EvilEnginer@reddit (OP)

Yes. It works. Use Chat Template Thinking.

[-]

TheCTRL@reddit

Sorry man but I have problems with tool calling

[-]

TheCTRL@reddit

Tnx I’ll give it a try!

[-]

Napster3301@reddit

this is a real issue with the abliterated/uncensored gguf quants generally, not specific to apex. they were converted from upstream qwen3-coder before the 2025-08-05 chat template fix got merged, so the embedded jinja still emits the broken bracket variants ([function=X], function=NAME, mixed) instead of clean openai tool_calls arrays.

fix is to override the embedded template at launch with the upstream one. for llama-server: --chat-template-file /path/to/template.jinja, source it from https://huggingface.co/unsloth/Qwen3-Coder-30B-A3B-Instruct/resolve/main/chat_template.jinja. lm studio has it in advanced settings iirc.

with the override the tool calling is clean. json/tool_call issues you see are almost always template-side not weights-side. abliteration doesnt touch tool calling behavior, only the refusal classifier paths.

[-]

Dadda9088@reddit

Is it able to see images with MTP?

[-]

EvilEnginer@reddit (OP)

Yep.
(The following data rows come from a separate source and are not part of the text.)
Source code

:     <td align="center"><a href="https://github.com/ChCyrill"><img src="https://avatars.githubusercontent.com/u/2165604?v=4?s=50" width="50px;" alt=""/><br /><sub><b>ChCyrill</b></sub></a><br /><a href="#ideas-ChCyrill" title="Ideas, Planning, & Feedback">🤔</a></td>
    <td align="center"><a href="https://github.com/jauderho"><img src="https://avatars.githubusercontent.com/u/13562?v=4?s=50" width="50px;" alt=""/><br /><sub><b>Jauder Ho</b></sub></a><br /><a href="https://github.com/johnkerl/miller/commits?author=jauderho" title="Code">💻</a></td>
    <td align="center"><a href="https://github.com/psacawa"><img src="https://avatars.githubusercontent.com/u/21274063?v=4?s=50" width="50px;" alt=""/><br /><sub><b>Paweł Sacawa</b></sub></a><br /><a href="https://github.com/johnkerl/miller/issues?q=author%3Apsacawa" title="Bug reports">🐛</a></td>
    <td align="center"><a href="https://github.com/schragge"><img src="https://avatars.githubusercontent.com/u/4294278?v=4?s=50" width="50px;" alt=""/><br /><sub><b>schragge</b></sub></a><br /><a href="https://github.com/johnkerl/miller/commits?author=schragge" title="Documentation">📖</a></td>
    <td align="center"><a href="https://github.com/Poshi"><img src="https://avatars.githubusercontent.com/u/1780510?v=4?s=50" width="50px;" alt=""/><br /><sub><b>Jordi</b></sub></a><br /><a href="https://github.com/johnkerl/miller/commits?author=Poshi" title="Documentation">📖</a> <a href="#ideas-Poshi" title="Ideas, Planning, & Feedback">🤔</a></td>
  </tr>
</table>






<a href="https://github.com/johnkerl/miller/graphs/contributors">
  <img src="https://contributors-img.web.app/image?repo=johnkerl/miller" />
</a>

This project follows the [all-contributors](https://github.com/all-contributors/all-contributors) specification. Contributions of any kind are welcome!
With MTP prompt generation for images works too.

[-]

Dadda9088@reddit

Oh good to know and time to switch 😉 Thanks for this, I will try as soon as my agent finish its tasks

[-]

EvilEnginer@reddit (OP)

Nice. Share your impressions later 😄.

[-]

Creative_Bottle_3225@reddit

why do you use a fixed seed?

[-]

EvilEnginer@reddit (OP)

Personal preference from image generation.

[-]

Top_Speaker_7785@reddit

anyone tested this for tool calling/structured output? the uncensored models sometimes break json formatting in my experience

[-]

WithoutReason1729@reddit

Your post is getting popular and we just featured it on our Discord! Come check it out!

You've also been given a special flair for your contribution. We appreciate your post!

I am a bot and this action was performed automatically.

[-]

Wide_Amount5369@reddit

Absolutely crazy 😍

[-]

EvilEnginer@reddit (OP)

Thanks 😄

[-]

ps5cfw@reddit

I've really never managed to get anything good out of APEX Quants when using them with all coding agents. They just go off on the wrong tangent and / or make wrong tool calls, or start looping heavily. And I've always gone for the QUALITY presets, which should be the one with the best results.

[-]

EvilEnginer@reddit (OP)

Yep. So far this is main reason why my friend is using Q8_K_P. Can't do quality APEX. I am on RTX 3060.